Click here for a printable copy of this recipe.

This post is sponsored by Greenling Organic Delivery and a modified version appears on their blog, Eating Out of the Local Box.


9 responses to “Fennel Potato Soup with Turnip Greens

  1. I’m scared sometimes to try something new and fennel is a new to me. Thanks for the easy tips.

  2. Congratulations, she’s a little beauty!

    I also have yet to venture into the wide and (supposedly) wonderful world of fennel. I’m wary because I’m not a big fan of that licorice flavor, but I need to take the plunge one day (I’m always telling people to try new things and they don’t have to eat it ever again afterwards as long as they know for a fact that they do not like something). This soup sounds like a good way to ease into fennel, big flavors are mellowed out so nicely in potato soups.

    • Liz, thanks for the congrats! We are in love 🙂 As for the fennel, I feel a little guilty even including it in the title of this recipe; the flavor is completely concealed by the bright greens and mellow potato. I think it actually functions (and tastes) a lot like celery here: it’s just some nice background noise.

  3. I mad this tonight with a few adjustments. I didn’t have any milk, and I added some goat cheese and turnips. Tasty!

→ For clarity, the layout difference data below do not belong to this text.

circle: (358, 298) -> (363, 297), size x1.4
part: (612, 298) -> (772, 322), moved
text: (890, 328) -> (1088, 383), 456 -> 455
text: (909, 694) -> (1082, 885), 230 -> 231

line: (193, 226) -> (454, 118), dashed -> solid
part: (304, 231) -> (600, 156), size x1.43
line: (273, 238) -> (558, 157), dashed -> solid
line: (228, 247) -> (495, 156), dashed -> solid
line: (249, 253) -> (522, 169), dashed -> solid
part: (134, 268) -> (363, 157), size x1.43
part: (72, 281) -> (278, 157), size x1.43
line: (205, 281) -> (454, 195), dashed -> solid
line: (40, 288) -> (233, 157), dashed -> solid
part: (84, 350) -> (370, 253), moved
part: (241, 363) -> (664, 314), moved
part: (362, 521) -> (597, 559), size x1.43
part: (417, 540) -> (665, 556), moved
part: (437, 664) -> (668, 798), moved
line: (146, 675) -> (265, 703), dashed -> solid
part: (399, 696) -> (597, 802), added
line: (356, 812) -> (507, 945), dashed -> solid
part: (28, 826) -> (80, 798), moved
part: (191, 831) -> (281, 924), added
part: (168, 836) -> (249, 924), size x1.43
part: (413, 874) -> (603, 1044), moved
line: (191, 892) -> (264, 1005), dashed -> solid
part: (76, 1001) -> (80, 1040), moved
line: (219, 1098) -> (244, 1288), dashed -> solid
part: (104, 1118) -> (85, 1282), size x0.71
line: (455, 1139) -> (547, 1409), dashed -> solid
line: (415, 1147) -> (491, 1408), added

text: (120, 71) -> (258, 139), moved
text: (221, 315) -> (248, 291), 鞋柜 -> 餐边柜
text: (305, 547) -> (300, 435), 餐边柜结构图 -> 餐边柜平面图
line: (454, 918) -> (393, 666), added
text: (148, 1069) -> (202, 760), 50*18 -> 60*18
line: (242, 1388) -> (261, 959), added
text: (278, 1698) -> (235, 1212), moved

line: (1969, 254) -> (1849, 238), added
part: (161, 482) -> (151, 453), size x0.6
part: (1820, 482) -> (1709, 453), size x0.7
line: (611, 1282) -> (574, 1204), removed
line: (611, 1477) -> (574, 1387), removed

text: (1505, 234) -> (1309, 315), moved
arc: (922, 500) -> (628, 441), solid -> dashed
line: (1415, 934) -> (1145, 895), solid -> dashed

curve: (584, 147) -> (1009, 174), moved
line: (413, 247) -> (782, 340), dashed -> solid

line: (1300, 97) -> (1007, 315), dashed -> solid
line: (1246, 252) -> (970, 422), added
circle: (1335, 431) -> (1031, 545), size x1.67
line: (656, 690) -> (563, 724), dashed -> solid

  4. Awesome! I think the goat cheese is a brilliant substitution. Brightens it right up.

    Do you have any other ideas for turnips? They confound me.

  5. I have roasted and mashed them, but that is about all. Let me know if you come up with something else for them. Roasting was quite tasty; it sweetened them a bit.

    And I have to thank you for allowing me to use up the fennel I got in my box. I was so worried it was going to rot away since I hate the flavor. The soup masked the licorice flavor.

  6. The soup looks delish- perfect for this time of year! And congrats on your beautiful little niece!

  7. Congratulations on becoming an aunt! I think it’s an awesome thing and I’m not even technically blood-related aunt to my “niece” and “nephew”, but I think it still counts since I’m marrying their real uncle. 🙂 You’ll have some great times with the little one! She’s adorable!